**Listed records:**

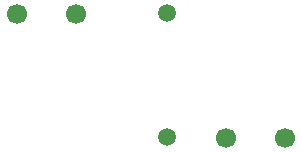
<source format=gbs>
G04 Layer: BottomSolderMaskLayer*
G04 EasyEDA v6.5.40, 2024-08-10 13:38:48*
G04 cb6e2e9fbd21486d88ae5690d2d3dc00,10*
G04 Gerber Generator version 0.2*
G04 Scale: 100 percent, Rotated: No, Reflected: No *
G04 Dimensions in millimeters *
G04 leading zeros omitted , absolute positions ,4 integer and 5 decimal *
%FSLAX45Y45*%
%MOMM*%

%ADD10C,1.5016*%
%ADD11C,1.7000*%

%LPD*%
D10*
G01*
X1651000Y-1020292D03*
G01*
X1651000Y29692D03*
D11*
G01*
X884986Y25400D03*
G01*
X384987Y25400D03*
G01*
X2650286Y-1028700D03*
G01*
X2150287Y-1028700D03*
M02*

</source>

**Task details:** Could you retype exactly the lines from the one containing "G04 Layer: BottomSolderMaskLayer*" through the final line of the data above, and no others?

**Exercise response:**
G04 Layer: BottomSolderMaskLayer*
G04 EasyEDA v6.5.40, 2024-08-10 13:38:48*
G04 cb6e2e9fbd21486d88ae5690d2d3dc00,10*
G04 Gerber Generator version 0.2*
G04 Scale: 100 percent, Rotated: No, Reflected: No *
G04 Dimensions in millimeters *
G04 leading zeros omitted , absolute positions ,4 integer and 5 decimal *
%FSLAX45Y45*%
%MOMM*%

%ADD10C,1.5016*%
%ADD11C,1.7000*%

%LPD*%
D10*
G01*
X1651000Y-1020292D03*
G01*
X1651000Y29692D03*
D11*
G01*
X884986Y25400D03*
G01*
X384987Y25400D03*
G01*
X2650286Y-1028700D03*
G01*
X2150287Y-1028700D03*
M02*

</source>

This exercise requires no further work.